**PROBLEM TO SOLVE**
Look through the material below and give the number of lines where the string "linejoin" appears, without any other words.

**TASK INPUTS**
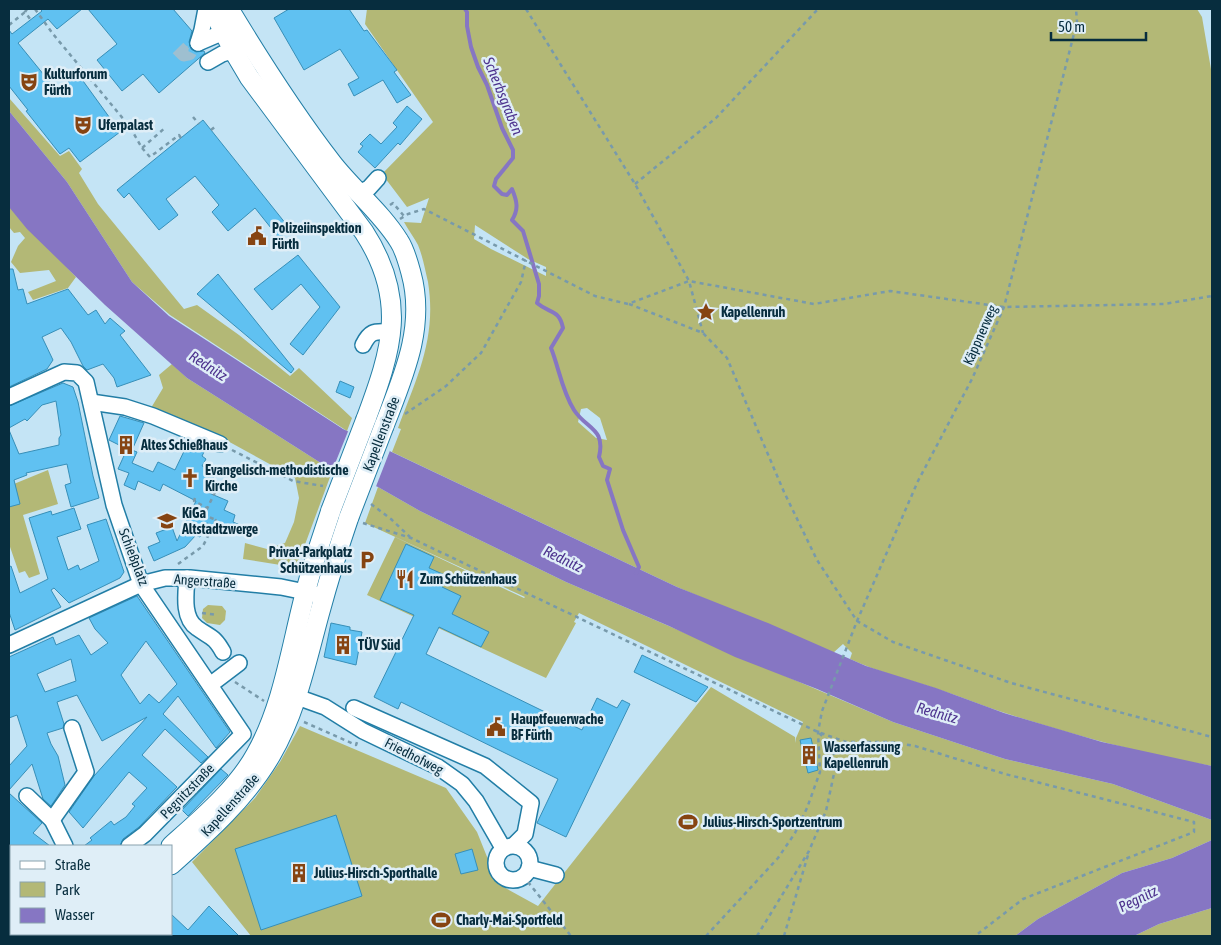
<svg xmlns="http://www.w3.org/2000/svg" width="1221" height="945" font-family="'Asap Condensed',sans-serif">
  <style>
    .green { fill: #b3b876; fill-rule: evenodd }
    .water { fill: #8676c3 }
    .pier { fill: #c4e4f5 }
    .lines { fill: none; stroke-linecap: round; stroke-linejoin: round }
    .stream { stroke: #8676c3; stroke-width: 4 }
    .building { fill: #60c1f1; stroke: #378fb8; fill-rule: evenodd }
    .minor-tunnel { stroke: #9ebfd0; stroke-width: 15; stroke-dasharray: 15 8; stroke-linecap: butt }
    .minor-casing { stroke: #227ea6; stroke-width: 18 }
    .major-casing { stroke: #227ea6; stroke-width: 21 }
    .path { stroke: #789aab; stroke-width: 2.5; stroke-dasharray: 4 4; stroke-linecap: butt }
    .minor { stroke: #fff; stroke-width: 15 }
    .major { stroke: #fff; stroke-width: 19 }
    .major-bridge-casing { stroke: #227ea6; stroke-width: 21; stroke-linecap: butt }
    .major-bridge { stroke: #fff; stroke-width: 19 }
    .labels { text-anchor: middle; stroke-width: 5; stroke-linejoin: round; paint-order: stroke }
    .poi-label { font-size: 14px; font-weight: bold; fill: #072d3e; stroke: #dfeef7; text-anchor: start }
    .street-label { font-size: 14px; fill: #072d3e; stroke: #dfeef7 }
    .water-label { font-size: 15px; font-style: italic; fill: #4d338e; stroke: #dfeef7 }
  </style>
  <rect width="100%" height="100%" fill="#c4e4f5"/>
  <g class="green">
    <path d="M367 9H1197L1202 17 1212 75V766C1142 754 1073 735 1005 713 982 706 960 696 937 689 908 679 877 672 850 659L852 653 843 644 833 653 677 587 392 452 401 429 398 428C417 377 437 338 428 282 425 270 423 257 418 245 414 237 408 230 404 222L421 223 429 198 407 207 382 174 433 122 365 24ZM475 225 528 259 546 267V276L491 249 474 239ZM587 408 600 418 607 440 596 438 578 422 581 409Z"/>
    <path d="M9 98 60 156 69 151 82 169 79 173 98 204 184 309 197 305 239 335 290 376 299 368 352 418 347 431 170 315 132 282 67 182 9 111Z"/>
    <path d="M9 206 76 277 68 288 33 300 28 292 56 281 49 270 20 273 11 262 18 246 25 238 20 232 14 233 9 227Z"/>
    <path d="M172 364 187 378 324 465 333 469 300 558 293 567 243 559 245 543 267 549 285 543 294 522 299 498 295 478 224 439 151 408 163 388 159 375Z"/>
    <path d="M48 470 58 504 23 515 40 574 29 578 25 571 19 573 9 544V486Z"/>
    <path d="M378 487 420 511 566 582 893 722 1005 759 1113 784 1212 820V840L1172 858 1122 873 1038 919 1015 936H251L192 862 255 798 280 762 300 726 446 788 477 832 498 884 538 906 711 687 795 737 796 743V738L803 722 579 613 574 622 576 623 546 678 367 595 395 537 524 598 525 597 365 523Z"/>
    <path d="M208 605 222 606 226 611 225 620 220 625 207 623 202 618 203 609Z"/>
    <path d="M1212 908V936H1134L1159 924Z"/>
  </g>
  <g class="water">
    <path d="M9 111 67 182 132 282 169 316 343 429 677 587 768 623 866 666 936 688 1004 713 1102 742 1212 766V820L1113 784 1005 759 893 722 817 689 735 657 669 626 566 582 420 511 378 487 324 465 187 378 105 305 27 229 9 207Z"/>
    <path d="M1212 840V908L1159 924 1134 936H1015L1038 919 1122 873 1172 858Z"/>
  </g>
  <path class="pier" d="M349 429 391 448 375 489 332 471Z"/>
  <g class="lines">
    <path class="stream" d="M465 9 467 12V26L471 47 478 67 487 85 502 128 513 150V158L496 179 494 186 502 194 507 195 512 189C517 201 519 209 512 220L523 231 539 284V296L537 303C550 314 559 309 563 328L551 348C559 368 562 391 574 410 586 429 606 428 599 457L603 466 610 469 607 480 623 530 639 567 636 573"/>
  </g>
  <g class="building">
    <path d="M40 9H82L57 29 48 19 18 43 57 91 78 74 120 132 80 162 69 148 60 154 26 111 28 110 9 86V30L12 34 42 11Z"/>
    <path d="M88 9H173L192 31 189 42 191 49 196 52 204 51 205 53 159 93 143 74 122 91 97 60 117 44Z"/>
    <path d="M289 9H349L364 31 367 30 397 70 394 72 411 95 397 103 383 80 354 96 348 84 359 78 340 49 304 70 274 18Z"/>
    <path d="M407 106 422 119 400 145 398 143 375 168 358 152 363 146 360 144 370 134 381 144 397 127 393 123Z"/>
    <path d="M203 120 290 229 279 238 255 208 228 231 212 212 219 205 195 176 166 199 178 215 159 230 129 193 124 198 117 190Z"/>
    <path d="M298 255 340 307 303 355 290 344 320 307 301 284 272 310 254 289Z"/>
    <path d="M9 269H13L18 290 23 289 27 304 68 289 88 315 96 310 105 324 110 318 125 331 120 335 151 375 117 387 114 378 103 364 87 370 83 366 71 342 61 328 42 337 53 360 47 369 9 387Z"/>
    <path d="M218 274 294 369 291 373 197 294Z"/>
    <path d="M340 381 354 387 350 398 336 392Z"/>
    <path d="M63 383 73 387 78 402 93 476 99 498 71 507 65 485 71 483 67 464 26 473 27 475 14 480 20 504 9 507V430L19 454 59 445V438L61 435 56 401 42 405 27 421 25 419 9 428V406Z"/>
    <path d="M120 416 144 423 132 450 137 452 132 463 153 472 158 462 175 470 187 445 204 452 202 456 206 459 202 466 216 472 209 487 211 488 209 493 228 501 224 510 235 515 233 522 240 525 235 535 207 523 200 537 196 535 185 547 154 561 148 547 160 542 156 533 172 527 177 541 196 501 163 484 160 491 138 481 135 490 124 485 129 473 118 469 127 449 109 440Z"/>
    <path d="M74 508 81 529 57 537 68 570 78 565 80 570 99 561 87 525 106 519 124 572 120 578 69 603 54 588 51 590 61 607 15 630 9 612V567L11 566 20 593 48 579 29 518 51 511 52 515Z"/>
    <path d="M406 544 434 557 429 568 447 576 442 587 461 596 452 614 489 632 481 647 439 627 426 654 582 730 597 698 617 708 622 700 630 704 566 837 537 823 558 779 401 702 398 709 374 697 414 615 380 600Z"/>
    <path d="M137 596 230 732 216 748 178 696 163 714 208 757 201 763 165 729 142 755 177 787 139 827 123 839 120 846H84L92 840 90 838 111 821 114 825 126 817 135 806 132 804 147 788 129 772 83 828 69 812 94 776 147 717 102 741 77 695 57 702 64 724 63 728 47 733 51 744 58 756 65 785 51 806 43 799 32 764 9 790V766L27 746 17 715 9 718V657L53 637 56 645 79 635 91 655 108 643 95 629 89 618ZM146 641 177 684 159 703 149 694 140 704 121 675ZM71 659 76 681 45 692 37 674Z"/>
    <path d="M331 623 350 627V630L362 632 356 665 324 657Z"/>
    <path d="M642 655 708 687 696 702 634 672Z"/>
    <path d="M811 738 818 770 808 773 800 740Z"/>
    <path d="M221 769 228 775 188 816 182 810Z"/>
    <path d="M9 793 42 823 33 833 50 846H9Z"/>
    <path d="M336 815 362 896 261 930 235 849Z"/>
    <path d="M472 849 478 870 461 874 455 854Z"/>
    <path d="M209 906 239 936H171V914L188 930Z"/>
  </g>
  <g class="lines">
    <path class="minor-tunnel" d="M178 48 184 54 189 53 191 49"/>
    <g class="minor-casing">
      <g id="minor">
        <path d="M198 43 233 28"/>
        <path d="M198 43 202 30 206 9"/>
        <path d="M208 62 222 54 242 48"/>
        <path d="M359 193 369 188 378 178"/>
        <path d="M363 345C371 329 376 332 391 332"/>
        <path d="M9 397 64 372 77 373 86 382 114 505 141 584 243 734 145 834 129 846"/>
        <path d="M91 402 125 407 153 416 220 444"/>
        <path d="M187 578C186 593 182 618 197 628 211 638 214 636 223 652"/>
        <path d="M9 645 141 584 165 578H190L281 587 315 594"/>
        <path d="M210 685 239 663"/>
        <path d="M286 693 325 707 363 731 438 767 462 784 476 801 503 848"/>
        <path d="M354 708 485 766 531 803 525 834 514 845"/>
        <path d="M27 796 52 820 65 846"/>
        <path d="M52 820 86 772 72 728"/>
        <circle cx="513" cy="863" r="17"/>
        <path d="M529 868 556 875"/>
        <path d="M9 879 11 882"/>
        <path d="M9 896 11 894"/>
        <path d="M132 934 135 936"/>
      </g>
    </g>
    <g class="major-casing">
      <g id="major">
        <path d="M212 9 233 50 249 77 364 232C408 300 392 349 366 419"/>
        <path d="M229 9C261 62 295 115 332 163 353 190 381 212 399 241 405 250 408 262 411 273 426 327 403 377 384 426"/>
        <path d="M171 846C200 820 237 789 256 754 283 706 291 647 305 594 312 565 322 538 331 510"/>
        <path d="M171 865C208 832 246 798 271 755 296 712 306 663 319 615 328 582 338 549 349 517"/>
        <path d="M60 936 64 934"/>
        <path d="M93 936 96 934"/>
      </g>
    </g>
    <g class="path">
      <path d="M27 9 25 12 30 19"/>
      <path d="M35 9 53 34 130 127 142 148 166 127"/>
      <path d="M526 9 635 184 689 281 703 333"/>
      <path d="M9 25 25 12 23 9"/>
      <path d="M193 117 199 124"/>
      <path d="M211 130 216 126"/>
      <path d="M142 148 150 157 179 135 181 138"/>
      <path d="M635 184 716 118 818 9"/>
      <path d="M390 205 393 203 404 216"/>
      <path d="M400 219 408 214 424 209 595 296 628 304 689 281 814 304 890 291 1004 307 1164 304 1212 296"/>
      <path d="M629 304 703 333 727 358 784 492 817 560 857 621 893 642 1011 683 1212 737"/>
      <path d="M405 414 446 386 481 353 521 282 526 260"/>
      <path d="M232 450 293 481 323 486"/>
      <path d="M211 486 213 483 218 486 204 515 216 520"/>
      <path d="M195 498 194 501 207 508"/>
      <path d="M371 504 391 519 410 537"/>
      <path d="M363 523 411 538 818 732 846 742H890L915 746 1005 774 1194 822V832L1023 899 975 936"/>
      <path d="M178 564 203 546 216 520 217 521"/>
      <path d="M202 613 217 615"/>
      <path d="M235 682 264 701"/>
      <path d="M304 722 356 745 357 742"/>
      <path d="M528 882 571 936"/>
      <path d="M706 936 778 858 795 833 807 808 820 772 818 732 822 711 857 621 918 481 972 379 1004 307 1077 22 1076 9"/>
      <path d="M757 936 809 851 826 811 835 769 833 746 819 733"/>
      <path d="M784 936 808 855"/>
    </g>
    <use href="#minor" class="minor"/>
    <use href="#major" class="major"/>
    <g class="major-bridge-casing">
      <g id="major-bridge">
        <path d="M331 510 366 419"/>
        <path d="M349 517 384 426"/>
      </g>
    </g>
    <use href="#major-bridge" class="major-bridge"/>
  </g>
  <defs>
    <g id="theatre-bare" transform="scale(1.5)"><path d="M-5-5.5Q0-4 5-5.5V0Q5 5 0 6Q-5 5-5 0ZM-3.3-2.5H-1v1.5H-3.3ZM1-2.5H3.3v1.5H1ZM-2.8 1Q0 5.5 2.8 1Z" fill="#864412" stroke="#dfeef7" stroke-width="2.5" paint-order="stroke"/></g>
    <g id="civic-bare" transform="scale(1.5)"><path d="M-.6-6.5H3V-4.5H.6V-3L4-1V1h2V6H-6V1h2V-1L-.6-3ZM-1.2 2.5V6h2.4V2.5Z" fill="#864412" stroke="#dfeef7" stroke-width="2.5" paint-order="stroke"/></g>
    <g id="sight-bare" transform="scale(1.5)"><path d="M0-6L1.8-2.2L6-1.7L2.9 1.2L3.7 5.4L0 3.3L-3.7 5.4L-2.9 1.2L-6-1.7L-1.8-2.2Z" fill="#864412" stroke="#dfeef7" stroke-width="2.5" paint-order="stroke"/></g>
    <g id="building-bare" transform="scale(1.5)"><path d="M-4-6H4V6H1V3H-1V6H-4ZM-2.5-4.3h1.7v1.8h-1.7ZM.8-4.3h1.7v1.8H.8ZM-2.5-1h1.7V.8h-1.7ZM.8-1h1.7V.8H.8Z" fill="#864412" stroke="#dfeef7" stroke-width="2.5" paint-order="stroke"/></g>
    <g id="church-bare" transform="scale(1.5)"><path d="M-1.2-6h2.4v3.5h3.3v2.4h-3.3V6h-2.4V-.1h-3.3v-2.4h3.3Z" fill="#864412" stroke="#dfeef7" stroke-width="2.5" paint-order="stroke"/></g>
    <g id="school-bare" transform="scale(1.5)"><path d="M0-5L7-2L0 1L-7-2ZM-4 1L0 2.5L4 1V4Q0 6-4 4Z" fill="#864412" stroke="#dfeef7" stroke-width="2.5" paint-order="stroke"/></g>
    <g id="parking-bare" transform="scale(1.5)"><path d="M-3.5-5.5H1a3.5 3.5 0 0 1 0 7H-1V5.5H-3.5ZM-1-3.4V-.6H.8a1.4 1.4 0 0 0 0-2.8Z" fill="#864412" stroke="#dfeef7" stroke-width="2.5" paint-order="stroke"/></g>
    <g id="restaurant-bare" transform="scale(1.5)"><path d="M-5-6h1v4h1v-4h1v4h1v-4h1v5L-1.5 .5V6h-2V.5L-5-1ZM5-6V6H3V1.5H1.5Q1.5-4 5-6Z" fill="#864412" stroke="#dfeef7" stroke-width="2.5" paint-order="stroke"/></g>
    <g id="stadium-bare" transform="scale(1.5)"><path d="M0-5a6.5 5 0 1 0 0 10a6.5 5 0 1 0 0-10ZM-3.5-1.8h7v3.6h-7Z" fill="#864412" stroke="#dfeef7" stroke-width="2.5" paint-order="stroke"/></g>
  </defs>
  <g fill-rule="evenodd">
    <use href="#theatre-bare" x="29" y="82"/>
    <use href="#theatre-bare" x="83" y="125"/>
    <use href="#civic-bare" x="257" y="236"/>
    <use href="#sight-bare" x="706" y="312"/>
    <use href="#building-bare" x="126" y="445"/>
    <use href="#church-bare" x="190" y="478"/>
    <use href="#school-bare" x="167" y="521"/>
    <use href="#parking-bare" x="367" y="560"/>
    <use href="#restaurant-bare" x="405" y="579"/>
    <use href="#building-bare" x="343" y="645"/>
    <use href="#civic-bare" x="496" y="727"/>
    <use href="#building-bare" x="809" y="755"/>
    <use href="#stadium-bare" x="688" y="822"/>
    <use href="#building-bare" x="299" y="873"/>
    <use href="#stadium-bare" x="441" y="920"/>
  </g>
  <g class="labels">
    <g class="poi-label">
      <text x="44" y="79">Kulturforum<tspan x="44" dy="16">Fürth</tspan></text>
      <text x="98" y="130">Uferpalast</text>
      <text x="272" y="233">Polizeiinspektion<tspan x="272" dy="16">Fürth</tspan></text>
      <text x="721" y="317">Kapellenruh</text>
      <text x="141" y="450">Altes Schießhaus</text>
      <text x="205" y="475">Evangelisch-methodistische<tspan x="205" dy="16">Kirche</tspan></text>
      <text x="182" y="518">KiGa<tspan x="182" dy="16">Altstadtzwerge</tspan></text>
      <text x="352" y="557" text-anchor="end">Privat-Parkplatz<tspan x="352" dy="16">Schützenhaus</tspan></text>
      <text x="420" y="584">Zum Schützenhaus</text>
      <text x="358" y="650">TÜV Süd</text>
      <text x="511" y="724">Hauptfeuerwache<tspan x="511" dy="16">BF Fürth</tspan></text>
      <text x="824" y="752">Wasserfassung<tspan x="824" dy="16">Kapellenruh</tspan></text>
      <text x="703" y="827">Julius-Hirsch-Sportzentrum</text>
      <text x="314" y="878">Julius-Hirsch-Sporthalle</text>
      <text x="456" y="925">Charly-Mai-Sportfeld</text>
    </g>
    <g class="street-label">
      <text transform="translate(980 335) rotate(-66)" y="5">Käppnerweg</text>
      <text transform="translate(381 434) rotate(-69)" y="5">Kapellenstraße</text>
      <text transform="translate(134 557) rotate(69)" y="5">Schießplatz</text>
      <text transform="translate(205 581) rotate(4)" y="5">Angerstraße</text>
      <text transform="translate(414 756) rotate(27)" y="5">Friedhofweg</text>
      <text transform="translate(187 791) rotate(-46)" y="5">Pegnitzstraße</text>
      <text transform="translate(230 805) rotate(-48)" y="5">Kapellenstraße</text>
    </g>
    <g class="water-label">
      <text transform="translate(503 96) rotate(68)" y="5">Scherbsgraben</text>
      <text transform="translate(208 366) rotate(33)" y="5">Rednitz</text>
      <text transform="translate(563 559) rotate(26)" y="5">Rednitz</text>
      <text transform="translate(937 713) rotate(16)" y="5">Rednitz</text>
      <text transform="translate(1138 899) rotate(-26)" y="5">Pegnitz</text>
    </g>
  </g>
  <rect width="1221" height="945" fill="none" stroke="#072d3e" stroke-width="20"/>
  <rect x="10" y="845" width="162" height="90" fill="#dfeef7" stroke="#89a1ad"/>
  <rect x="20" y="861" width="25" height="8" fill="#ffffff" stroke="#89a1ad"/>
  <text x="55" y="870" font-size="15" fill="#072d3e">Straße</text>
  <rect x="20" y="882" width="25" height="15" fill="#b3b876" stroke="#89a1ad"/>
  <text x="55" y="895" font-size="15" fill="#072d3e">Park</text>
  <rect x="20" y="908" width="25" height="15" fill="#8676c3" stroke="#89a1ad"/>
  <text x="55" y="920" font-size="15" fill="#072d3e">Wasser</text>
  <path d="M1051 32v8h95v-8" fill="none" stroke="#072d3e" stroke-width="2.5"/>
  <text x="1058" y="32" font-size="15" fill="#072d3e" stroke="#dfeef7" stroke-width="4" paint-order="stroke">50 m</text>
</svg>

**THE COMPLETED TASK**
2